● Source extract
╭──

By Jan Hittelman
There is tremendous debate underway concerning the impact of medical marijuana laws on the perceptions and behaviors of youth. One concern is that by youth seeing that marijuana use is more socially acceptable with the passing of state medical marijuana laws, it will increase their use and lower their perceptions of danger and risk. Surprisingly, there are a number of studies that indicate that youth marijuana use has actually gone down in states that have legalized medical use. Not surprisingly, these often appear on web sites that support medical marijuana use and frequently the legalization of the drug. According to the Journal of the American Academy of Pediatrics: “Several recent studies concerning American adolescents, the Dutch experience with decriminalization (from 1984 to 1992), and the relationship between cheaper marijuana and use by adolescents suggest that decriminalization increases marijuana use by adolescents.” We have begun to see this trend locally, with surveys of high school students indicating a reduced perception of harm regarding marijuana usage.
At the same time considerable anecdotal evidence suggests that marijuana may be effective in treating a number of medical conditions. These include: reducing chemotherapy-induced nausea, wasting and anorexia associated with AIDS, intraocular pressure in glaucoma, and muscle spasticity arising from such conditions as multiple sclerosis. At the same time there is little objective scientific evidence that demonstrates the benefit of medical marijuana on these health concerns, let alone that other available drugs don’t work better than marijuana. This is in part due to the federal government restricting availability of marijuana needed to actually conduct the research.

╰──

● What to produce
According to the article on medical marijuana and youth, what partly explains the lack of objective scientific evidence for medical marijuana's benefits?

● Listed records
╭──

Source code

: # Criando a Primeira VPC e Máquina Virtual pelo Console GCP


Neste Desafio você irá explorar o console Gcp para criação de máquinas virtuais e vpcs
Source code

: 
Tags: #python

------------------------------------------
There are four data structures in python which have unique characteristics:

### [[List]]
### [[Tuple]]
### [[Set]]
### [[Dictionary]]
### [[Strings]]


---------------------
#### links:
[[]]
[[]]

╰──

● Response to the task
The federal government restricts the availability of the marijuana needed to conduct the research.